**Task statement:** With the pictures removed, write out the data below exactly.

----- Available data

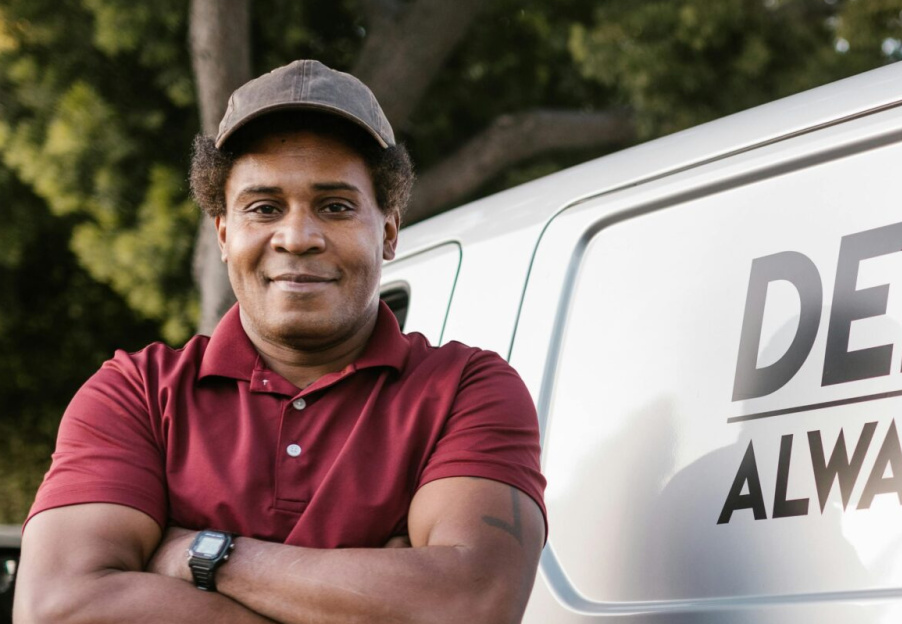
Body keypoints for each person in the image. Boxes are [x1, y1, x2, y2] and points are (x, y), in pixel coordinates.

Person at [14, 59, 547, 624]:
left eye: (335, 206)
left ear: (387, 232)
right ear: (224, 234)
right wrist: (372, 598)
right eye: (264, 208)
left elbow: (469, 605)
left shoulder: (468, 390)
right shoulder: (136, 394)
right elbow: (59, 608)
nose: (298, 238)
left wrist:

----------

**Reply:**
Body keypoints for each person in the image. Boxes are [x1, y1, x2, y2] and points are (x, y), in pixel coordinates.

Person at [14, 59, 547, 624]:
left eye: (335, 206)
left ear: (387, 232)
right ear: (224, 234)
right wrist: (372, 598)
right eye: (264, 208)
left elbow: (469, 605)
left shoulder: (468, 390)
right shoulder: (136, 394)
right elbow: (59, 608)
nose: (298, 238)
left wrist:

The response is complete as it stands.